Entering Thursday, house groups are 34-39 in these playoffs. That win proportion of .466 could be the second-worst win proportion in the post-1967 growth period. (In 2012, house groups went 39-47, which is .453). The Golden Knights, for the report, have the greatest house mark, at 6-1.

While scoring at house is up — house groups are averaging three.03 targets per sport, the highest charge since 1996 — there have been 28 video games the place house groups have given up 4 or extra targets. That solely occurred 17 instances in all of final 12 months’s playoffs.

And when the sport is shut, house groups simply aren’t closing it out. Hosts are 7-16 in one-aim video games this postseason. The final postseason to have single-digit such wins was 1981, when there have been 9. Any theories why?

“No idea. None. I really don’t,” Jets coach Paul Maurice mentioned. “It may well be parity more than anything else. There used to be a huge matchup advantage. Maybe it’s the structure — I haven’t done the math — of the playoff format where you’re getting pretty powerful teams lining up against each other early. No, other than the fact that the kids that come into the game now have become used to big stages, big performances, loud buildings at a younger age; maybe it doesn’t faze them. That’s the best I got.”

That Maurice would not imagine there’s a large matchup advantage anymore is one thing to look at; the choice for final change is tactically house ice’s solely advantage. Other generally cited house ice advantage elements vary from the crowd’s trolling of opponents, akin to Winnipegians yelling “We need Subban!” to Marc-Andre Fleury, to the advantages of sleeping in one’s personal mattress.

Interestingly, in Winnipeg’s second-spherical sequence towards the Nashville Predators — in which house groups received simply twice — there wasn’t a ton of line maneuvering.

“I thought in the Nashville series, [Nashville coach Peter Laviolette and I] both kind of agreed about 10 minutes into the game that we were both fine with the matchup,” Maurice mentioned. “Hence, we alternated.”

Retired winger Martin St. Louis chimed in his opinion on Twitter:

As the groups dwindle down, Jets defenseman Ben Chiarot thinks it issues much less.

“At this point in the playoffs, anyone can play against anybody,” Chiarot mentioned. “It’s the four best teams in the league, so everyone is confident in their depth and who they have out there. So matchups and last change don’t matter as much.”

Chiarot was conscious of the stats relating to house workforce’s dropping data this postseason and was flabbergasted by it.

“It’s crazy, and honestly, I have no idea why it’s like that,” he mentioned.

The Jets’ second-spherical sequence towards the Predators noticed a hyped-up environment in each groups’ arenas.

“Especially in the Nashville series we played, those are two of the craziest, loudest rinks,” Chiarot mentioned earlier than Game three in Vegas. “I know when I go to somebody else’s rink, and it’s a loud rink like Nashville, you’re more tense and more focused and sharp. You make the quicker or simpler play, as opposed to when you’re more looser and relaxed and sometimes you hold onto it for an extra second.”

More than 2,00zero miles away in Tampa, Lightning ahead Alex Killorn provided one thing comparable.

“I think once you’re on the road you tend to keep things more simple,” Killorn mentioned. “It’s just a more simple hockey game.
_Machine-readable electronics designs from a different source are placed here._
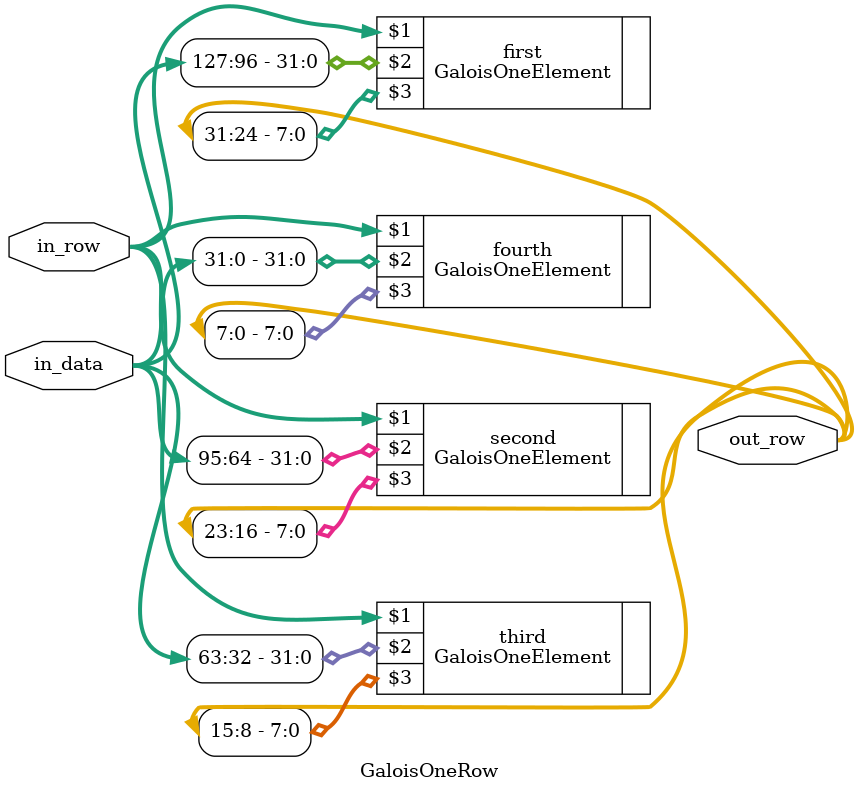
<source format=v>
module GaloisOneRow(in_row, in_data, out_row);

input[31:0] in_row;
input[127:0] in_data;
output[31:0] out_row;

GaloisOneElement first(in_row, in_data[127:96], out_row[31:24]); // 1st element of row
GaloisOneElement second(in_row, in_data[95:64], out_row[23:16]); // 2nd element of row
GaloisOneElement third(in_row, in_data[63:32], out_row[15:8]); // 3rd element of row
GaloisOneElement fourth(in_row, in_data[31:0], out_row[7:0]); // 4th element of row

endmodule
</source>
You don’t want to force things, tend it keep it simple early in the game and there are certain things that you just don’t know — there’s reasons why you play better on the road.”
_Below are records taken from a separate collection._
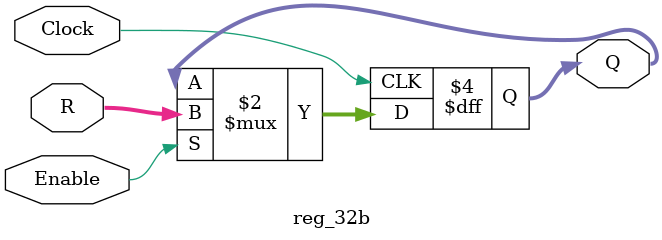
<source format=v>
module reg_32b(R, Enable, Clock, Q);
	parameter n = 32;
	input [n-1:0] R;
	input Enable, Clock;
	output [n-1:0] Q;
	reg [n-1:0] Q;

	always	@(posedge Clock)
	if (Enable)
		Q <= R;

endmodule

</source>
For Lightning coach Jon Cooper, it is all about the larger image — or fairly, the probability to get the final lick.

“Home-ice advantage is Game 7, that’s what it is for me,” Cooper mentioned. “If you’re going to advance in the playoffs you have to win on the road at some point. To me it’s all about you get to play four games where you get the last change, but ultimately it comes down to Game 7. Other than that, I don’t think it matters where you play the games at any other time. It can go 3-3 and it all ends up being Game 7.”

Home groups are 100-71 in Game 7s. Naturally, this season, in the two Game 7 eventualities to this point — Boston versus Toronto in Round 1 and Nashville versus Winnipeg in Round 2 — house groups are 1-1.

Senior author Greg Wyshynski contributed to this report.